Current strategies to combat the spread of HIV focus on prevention through behavioral and biomedical intervention. Those living with HIV/AIDS are treated by antiretroviral therapy (ART), a combination of medicines that inhibit the ability of the virus to replicate, reducing the amount of virus in the body and allowing the immune system to fight the infection. It is estimated that more than 20 million people living with HIV are treated with ART. The implementation of ART has led to a significant reduction in death rates and infections, but it requires daily use for an individual’s entire life. Other approaches to treating those living with HIV/AIDS include cell-based treatments based on the success of the “Berlin Patient”.
The Berlin Patient
Timothy Ray Brown, known as the “Berlin Patient” was diagnosed with HIV in 1995 and treated with ART for 10 years. He then developed acute myeloid leukemia, another deadly disease, at which point his doctors decided to use radiation therapy and chemotherapy to ablate his immune system followed by repopulation with a donor’s immune cells. His doctors chose stem cells from a donor who was immune to HIV infection, a trait that is present in only 1 percent of Caucasian people. These individuals have a mutation in the gene that encodes CCR5, a receptor on the surface of T cells that is used by HIV to enter the cells. The treatment was successful, and Timothy Ray Brown was the first person to be cured of AIDS.
Steps to a safer cure for HIV
The use of allogeneic stem cells, those derived from a donor, can result in graft-versus-host disease (GVHD) where the donor immune cells recognize the recipient as foreign. This disease can result in the donor immune cells attacking the recipient’s organs, leading to potentially fatal complications. One third to one half of allogeneic transplant patients develop GVHD.
Researchers at Fred Hutchinson Cancer Research Center sought to test a safer method of cell-based HIV treatment using an individual’s own stem cells. The project, led by Hans-Peter Kiem, was recently described in PLOS Pathogens.

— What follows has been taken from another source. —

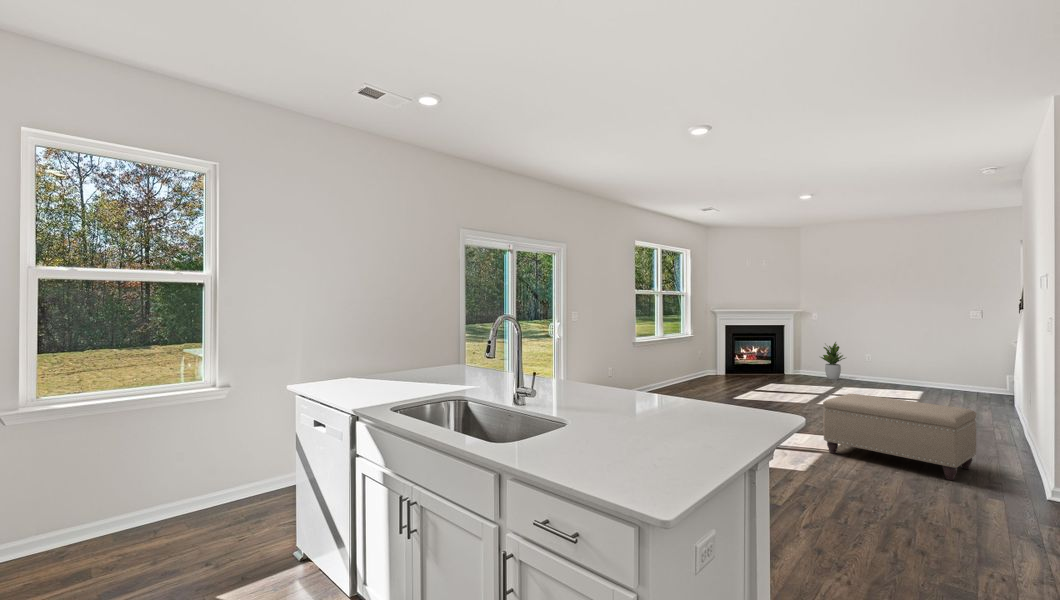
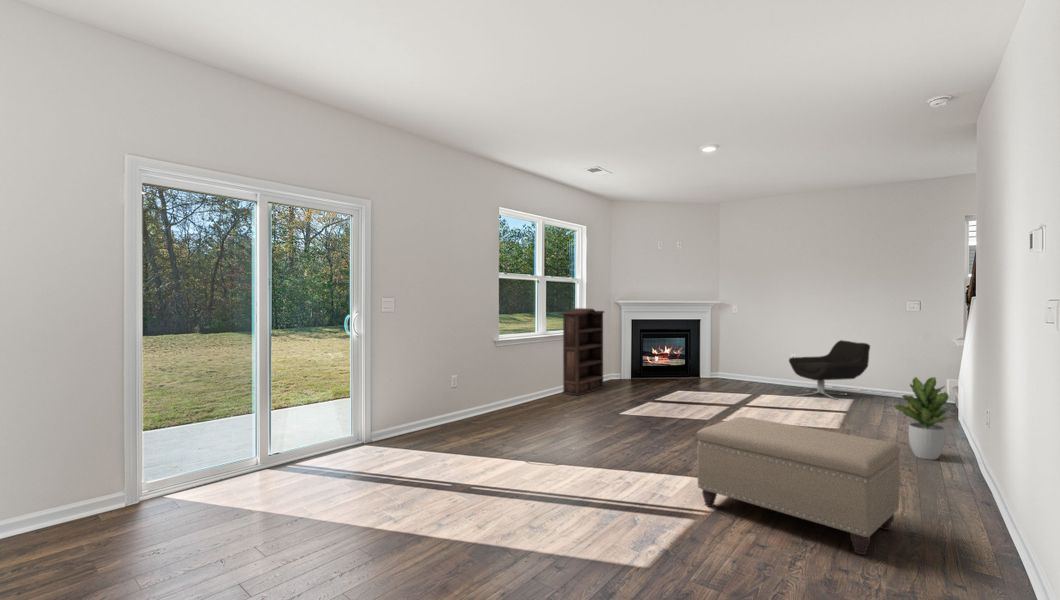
bookshelf: none [676,316,708,385] -> present [562,308,604,395]
potted plant: present [821,342,845,380] -> present [894,377,951,460]
lounge chair: none [865,344,938,392] -> present [789,340,870,399]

The researchers began by collecting hematopoietic stem/progenitor cells (HSPCs) from non-human primates, pigtail macaques, and gene editing the HSPCs to delete CCR5 or leaving the HSPCs unedited. The macaques were separated into four experimental groups. The first group of healthy macaques underwent autologous transplantation with the gene-edited HSPCs and were subsequently infected with simian/human immunodeficiency virus (SHIV). A second group of macaques were infected with SHIV, treated with ART, and then transplanted with autologous CCR5-deleted HSPCs. A third group were infected with SHIV, treated with ART, but did not receive an HSPC transplant. The final group were infected with SHIV, treated with ART, and then were transplanted with autologous unedited HSPCs.
The researchers found that the transplanted CCR5-deleted HSPCs were able to traffic to and engraft in the lymph nodes, thymus, and tonsils, tissue sites of viral persistence. Additionally, T cells derived from the CCR5-deleted HSPCs were able to persist in vivo and appear to be resistant to infection. These findings provide evidence that autologous transplantation in infected and uninfected patients may be an effective cell-based therapy that can be combined with current treatments.